**INSTRUCTIONS TO FOLLOW**
Return only the number of lines in the entries below that hold the word "Oyuncu".

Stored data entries
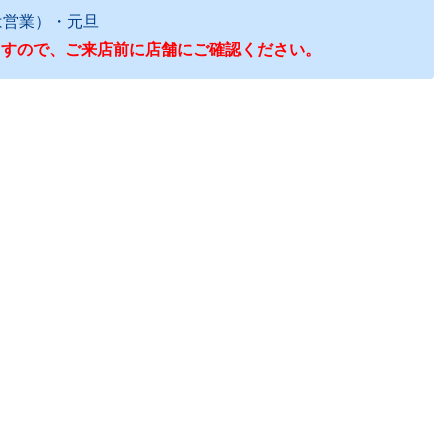
は営業）・元旦
ますので、ご来店前に店舗にご確認ください。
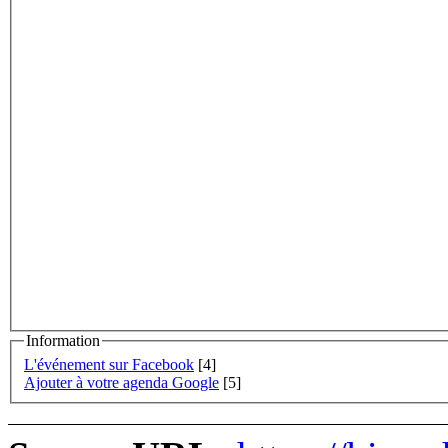
Information
L'événement sur Facebook
[4]
Ajouter à votre agenda Google
[5]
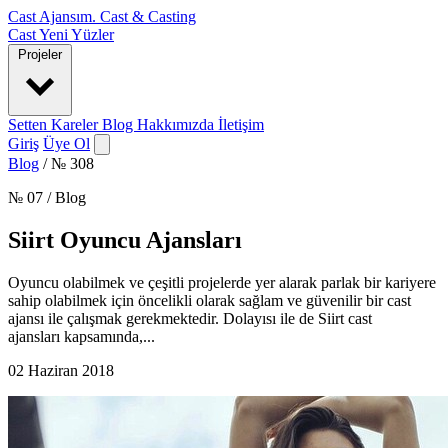
Cast Ajansım
.
Cast & Casting
Cast
Yeni Yüzler
Projeler
Setten Kareler
Blog
Hakkımızda
İletişim
Giriş
Üye Ol
Blog
/
№ 308
№ 07 / Blog
Siirt Oyuncu Ajansları
Oyuncu olabilmek ve çeşitli projelerde yer alarak parlak bir kariyere
sahip olabilmek için öncelikli olarak sağlam ve güvenilir bir cast
ajansı ile çalışmak gerekmektedir. Dolayısı ile de Siirt cast
ajansları kapsamında,...
02 Haziran 2018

**FINAL ANSWER**
2